■ **QUESTIONS**:
(A) According to the text on the "Canadian" canoe byname, until what year were women barred from canoeing at the Olympic games?
(B) From the text on the "Canadian" canoe byname, list every foreign-language name for the Canadian canoe and give each one's language.
(C) Resume the text on the "Canadian" canoe byname after its final sentence.

Canadian is the byname used in some countries for the descendants of the birch bark canoe that was used by the indigenous peoples of Northern America as a convenient means of transportation in the densely forested and impassable areas of Northern America.
In the United Kingdom and several other European countries the kayak is considered to be a kind of canoe. (Technically this is understandable, as one can easily see when a whitewater kayak is converted into a decked whitewater canoe just by taking the seat out and paddle it kneeling with a single blade paddle.) To distinguish canoes from kayaks, a touring, whitewater and racing canoe are then often called ‘Canadian canoe’ or ‘Canadian’ for short — e.g. Canadier in German, Kanadensare in Swedish, Canadees in Dutch, et cetera.
All in all this practice has become problematic for all the confusion it leads to, like sea kayaks called sea canoes, kayakers called canoeists and canoes sometimes even called ‘canadian kayaks’… Also it was one of the reasons women were not allowed to canoe at the Olympic games until 2020, as one of the arguments was that women were already allowed because a kayak is a canoe…
The use of the byname ‘Canadian’ is the result of misinterpretations during the development of the sport of canoeing in the 19th century when an open touring canoe was called ‘Canadian canoe’ from the so called Canadian style canoe from Canada, the then more or less ‘approved’ open touring canoe by the American Canoe Association (ACA), as opposed to the wood-and-canvas touring canoe from Maine in the United States that was not officially recognized by the ACA until 1934.
For the canoeing clubs and associations of the late 19th century a canoe was a decked, double-ended boat, propelled with a double-blade paddle or sailed. At that time those organizations for large part consisted of somewhat elitist [wealthy] people with the opinion that one should be able to sail well with a touring canoe.[nb 1] Therefore, from the open canoes only the cedar-rib ‘Canadian style’ canoe was approved by them. The birchbark canoe was considered inferior and its direct descendant the wood-and-canvas canoe “a rag canoe, only suitable for workmen and primitive natives” [sic]. The wood-and-canvas canoe was however easier to manufacture and maintain than a cedar-rib canoe and therefore less expensive, which made it much more popular.

■ **DATA UNDER STUDY**:
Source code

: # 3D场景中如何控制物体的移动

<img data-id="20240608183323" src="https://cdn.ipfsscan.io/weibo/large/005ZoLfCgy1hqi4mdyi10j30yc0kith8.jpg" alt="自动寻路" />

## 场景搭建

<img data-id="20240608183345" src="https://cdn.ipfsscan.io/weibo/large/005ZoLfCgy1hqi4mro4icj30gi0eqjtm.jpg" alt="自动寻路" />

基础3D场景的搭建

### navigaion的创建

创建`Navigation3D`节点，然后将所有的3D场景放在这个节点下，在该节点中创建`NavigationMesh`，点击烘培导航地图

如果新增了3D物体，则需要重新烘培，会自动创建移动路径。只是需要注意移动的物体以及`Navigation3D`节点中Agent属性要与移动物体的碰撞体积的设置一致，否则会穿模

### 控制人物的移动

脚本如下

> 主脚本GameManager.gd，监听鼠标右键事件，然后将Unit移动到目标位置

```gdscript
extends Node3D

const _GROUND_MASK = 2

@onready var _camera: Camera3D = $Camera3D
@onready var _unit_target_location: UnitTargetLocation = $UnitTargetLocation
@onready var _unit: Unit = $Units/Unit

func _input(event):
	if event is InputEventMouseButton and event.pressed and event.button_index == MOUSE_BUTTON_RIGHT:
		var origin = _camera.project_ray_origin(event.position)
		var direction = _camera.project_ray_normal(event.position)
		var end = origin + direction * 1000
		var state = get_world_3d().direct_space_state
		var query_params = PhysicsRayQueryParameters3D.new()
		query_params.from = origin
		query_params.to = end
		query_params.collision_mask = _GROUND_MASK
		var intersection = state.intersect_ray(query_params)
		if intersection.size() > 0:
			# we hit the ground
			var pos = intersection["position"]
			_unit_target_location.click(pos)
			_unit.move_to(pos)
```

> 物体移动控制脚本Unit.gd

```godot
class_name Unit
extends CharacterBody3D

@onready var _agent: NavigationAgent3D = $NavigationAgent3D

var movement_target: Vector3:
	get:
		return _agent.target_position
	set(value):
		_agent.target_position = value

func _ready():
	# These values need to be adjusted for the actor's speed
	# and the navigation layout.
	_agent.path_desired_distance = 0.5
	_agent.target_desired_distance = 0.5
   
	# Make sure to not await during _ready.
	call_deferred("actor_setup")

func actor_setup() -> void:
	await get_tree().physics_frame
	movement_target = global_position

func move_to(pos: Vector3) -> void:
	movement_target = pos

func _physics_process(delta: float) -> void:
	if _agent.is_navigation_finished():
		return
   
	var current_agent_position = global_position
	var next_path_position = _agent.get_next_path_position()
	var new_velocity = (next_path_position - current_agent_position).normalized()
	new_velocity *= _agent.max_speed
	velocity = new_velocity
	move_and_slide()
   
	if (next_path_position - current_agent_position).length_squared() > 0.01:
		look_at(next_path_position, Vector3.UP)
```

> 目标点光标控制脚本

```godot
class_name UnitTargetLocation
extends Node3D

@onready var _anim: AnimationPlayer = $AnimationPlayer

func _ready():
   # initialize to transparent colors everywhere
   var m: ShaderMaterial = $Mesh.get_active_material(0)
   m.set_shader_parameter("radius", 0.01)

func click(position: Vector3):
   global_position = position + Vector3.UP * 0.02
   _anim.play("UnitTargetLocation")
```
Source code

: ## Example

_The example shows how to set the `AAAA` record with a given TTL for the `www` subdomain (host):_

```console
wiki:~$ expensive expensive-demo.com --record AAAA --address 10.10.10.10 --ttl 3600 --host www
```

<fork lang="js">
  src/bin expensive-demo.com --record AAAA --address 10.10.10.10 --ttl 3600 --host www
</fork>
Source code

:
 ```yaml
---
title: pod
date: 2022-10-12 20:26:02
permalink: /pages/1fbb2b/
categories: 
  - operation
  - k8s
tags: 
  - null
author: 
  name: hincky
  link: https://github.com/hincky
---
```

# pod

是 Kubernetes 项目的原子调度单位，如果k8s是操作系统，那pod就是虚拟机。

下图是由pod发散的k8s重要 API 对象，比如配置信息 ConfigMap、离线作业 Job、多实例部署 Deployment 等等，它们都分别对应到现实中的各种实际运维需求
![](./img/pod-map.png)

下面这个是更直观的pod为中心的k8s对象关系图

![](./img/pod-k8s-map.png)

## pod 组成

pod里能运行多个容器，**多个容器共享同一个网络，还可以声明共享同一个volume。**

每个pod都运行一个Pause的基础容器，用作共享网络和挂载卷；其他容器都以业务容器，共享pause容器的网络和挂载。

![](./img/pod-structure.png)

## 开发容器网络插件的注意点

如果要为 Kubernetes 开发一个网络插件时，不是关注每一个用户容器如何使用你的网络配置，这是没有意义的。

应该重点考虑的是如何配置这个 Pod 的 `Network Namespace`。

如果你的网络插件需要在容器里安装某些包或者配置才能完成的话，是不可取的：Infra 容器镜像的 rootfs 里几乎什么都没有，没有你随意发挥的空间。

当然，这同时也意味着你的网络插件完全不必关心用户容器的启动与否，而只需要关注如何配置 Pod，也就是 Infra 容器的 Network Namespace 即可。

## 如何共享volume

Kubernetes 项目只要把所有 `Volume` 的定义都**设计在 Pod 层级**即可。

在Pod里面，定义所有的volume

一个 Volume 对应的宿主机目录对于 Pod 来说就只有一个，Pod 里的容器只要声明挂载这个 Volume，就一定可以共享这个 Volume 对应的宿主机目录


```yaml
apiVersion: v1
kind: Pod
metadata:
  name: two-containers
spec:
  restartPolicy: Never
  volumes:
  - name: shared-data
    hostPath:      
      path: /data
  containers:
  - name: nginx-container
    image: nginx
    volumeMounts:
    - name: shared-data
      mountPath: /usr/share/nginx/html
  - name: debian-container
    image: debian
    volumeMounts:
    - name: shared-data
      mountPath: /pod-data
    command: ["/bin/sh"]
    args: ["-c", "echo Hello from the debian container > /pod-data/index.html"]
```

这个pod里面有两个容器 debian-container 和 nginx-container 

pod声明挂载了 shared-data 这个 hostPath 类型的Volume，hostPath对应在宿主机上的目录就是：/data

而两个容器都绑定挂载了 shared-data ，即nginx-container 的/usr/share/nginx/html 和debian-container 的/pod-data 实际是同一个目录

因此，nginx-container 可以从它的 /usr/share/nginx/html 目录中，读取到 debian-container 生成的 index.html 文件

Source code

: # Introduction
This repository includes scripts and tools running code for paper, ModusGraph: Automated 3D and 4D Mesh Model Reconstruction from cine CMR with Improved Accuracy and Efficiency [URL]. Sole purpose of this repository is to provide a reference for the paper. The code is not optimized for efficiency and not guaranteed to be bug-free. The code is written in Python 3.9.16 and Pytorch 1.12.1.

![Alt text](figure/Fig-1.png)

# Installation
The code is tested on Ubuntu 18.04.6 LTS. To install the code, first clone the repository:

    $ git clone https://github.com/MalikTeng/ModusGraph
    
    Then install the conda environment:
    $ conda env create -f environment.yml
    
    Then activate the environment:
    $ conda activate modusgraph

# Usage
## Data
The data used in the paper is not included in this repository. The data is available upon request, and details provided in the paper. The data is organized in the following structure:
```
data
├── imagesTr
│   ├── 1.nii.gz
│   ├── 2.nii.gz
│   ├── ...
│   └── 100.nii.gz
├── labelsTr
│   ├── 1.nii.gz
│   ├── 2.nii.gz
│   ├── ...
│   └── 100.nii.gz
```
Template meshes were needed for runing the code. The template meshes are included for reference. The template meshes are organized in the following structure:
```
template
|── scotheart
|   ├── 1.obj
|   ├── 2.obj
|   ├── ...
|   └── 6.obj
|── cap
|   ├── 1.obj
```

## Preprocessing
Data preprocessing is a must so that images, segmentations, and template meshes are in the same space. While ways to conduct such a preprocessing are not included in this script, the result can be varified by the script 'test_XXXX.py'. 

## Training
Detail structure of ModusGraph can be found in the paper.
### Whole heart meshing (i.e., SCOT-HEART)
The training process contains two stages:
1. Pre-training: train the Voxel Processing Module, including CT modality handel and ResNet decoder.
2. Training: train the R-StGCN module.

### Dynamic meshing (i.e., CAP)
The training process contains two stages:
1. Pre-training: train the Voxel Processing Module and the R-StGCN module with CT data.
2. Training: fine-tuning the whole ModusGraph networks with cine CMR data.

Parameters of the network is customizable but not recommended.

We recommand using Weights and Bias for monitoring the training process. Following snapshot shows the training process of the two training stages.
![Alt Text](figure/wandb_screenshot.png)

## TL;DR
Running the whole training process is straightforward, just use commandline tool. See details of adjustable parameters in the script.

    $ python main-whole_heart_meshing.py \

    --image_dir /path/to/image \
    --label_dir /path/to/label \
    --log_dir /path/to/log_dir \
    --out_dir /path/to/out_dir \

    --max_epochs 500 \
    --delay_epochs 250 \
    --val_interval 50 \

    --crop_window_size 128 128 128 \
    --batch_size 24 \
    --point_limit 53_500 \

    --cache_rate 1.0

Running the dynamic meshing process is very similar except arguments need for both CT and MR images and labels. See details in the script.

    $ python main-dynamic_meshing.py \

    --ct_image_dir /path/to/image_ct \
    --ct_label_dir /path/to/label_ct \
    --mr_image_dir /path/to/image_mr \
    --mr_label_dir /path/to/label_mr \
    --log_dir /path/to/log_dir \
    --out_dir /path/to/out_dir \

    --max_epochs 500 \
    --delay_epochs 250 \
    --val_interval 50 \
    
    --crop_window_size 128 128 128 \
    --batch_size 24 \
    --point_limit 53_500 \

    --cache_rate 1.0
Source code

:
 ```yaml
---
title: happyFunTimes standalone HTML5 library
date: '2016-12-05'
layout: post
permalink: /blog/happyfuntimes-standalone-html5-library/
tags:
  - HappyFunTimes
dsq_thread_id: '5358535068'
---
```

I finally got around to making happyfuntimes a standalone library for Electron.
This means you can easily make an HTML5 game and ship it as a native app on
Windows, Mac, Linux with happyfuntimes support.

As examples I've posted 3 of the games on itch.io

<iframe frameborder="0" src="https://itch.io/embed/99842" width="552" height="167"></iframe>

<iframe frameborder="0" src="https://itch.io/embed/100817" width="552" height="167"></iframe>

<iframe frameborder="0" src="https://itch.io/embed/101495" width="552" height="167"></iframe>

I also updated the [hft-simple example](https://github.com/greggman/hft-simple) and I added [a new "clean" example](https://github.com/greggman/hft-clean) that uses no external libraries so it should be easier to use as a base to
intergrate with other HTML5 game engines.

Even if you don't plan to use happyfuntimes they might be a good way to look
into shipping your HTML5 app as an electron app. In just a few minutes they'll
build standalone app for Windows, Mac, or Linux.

■ **OUTPUTS IN ORDER**:
(A) 2020

(B) Canadier (German), Kanadensare (Swedish), Canadees (Dutch)

(C)
In America the canoe lost its qualifying prefix ‘Canadian’ not long afterwards. In several European countries though, people were not aware of these discrepancies and continued calling all kind of canoes ‘Canadians’ — even the decked whitewater canoes and, ironically, the wood-and-canvas canoe…
- With the adage “Sail if you can, paddle if you must.”
- Jeffrey Charles Swenson, Canoe Passages: Cross-cultural Conveyance in U.S. and Canadian Literature, page 167
- Roy MacGregor, Canoe Country: The Making of Canada, page 216
- The ‘Canadian style’ canoe was based on both the dugout and birchbark canoe from the Algonquin and built with a cedar-rib construction, also sometimes dubbed as a “planked dugout”
- The brothers Jacob Henry and William Alfred Payne of Warsaw, Ontario built this dugout canoe circa 1890. Instead of using a cedar-rib construction, they followed the tradition of carving a dugout canoe from a single basswood trunk but adopted the traditional shape of a birchbark canoe. The Algonquin style lines of the craft are related to the area in which the craft was built. The Warsaw, Ontario area is known for its rich canoe racing traditions.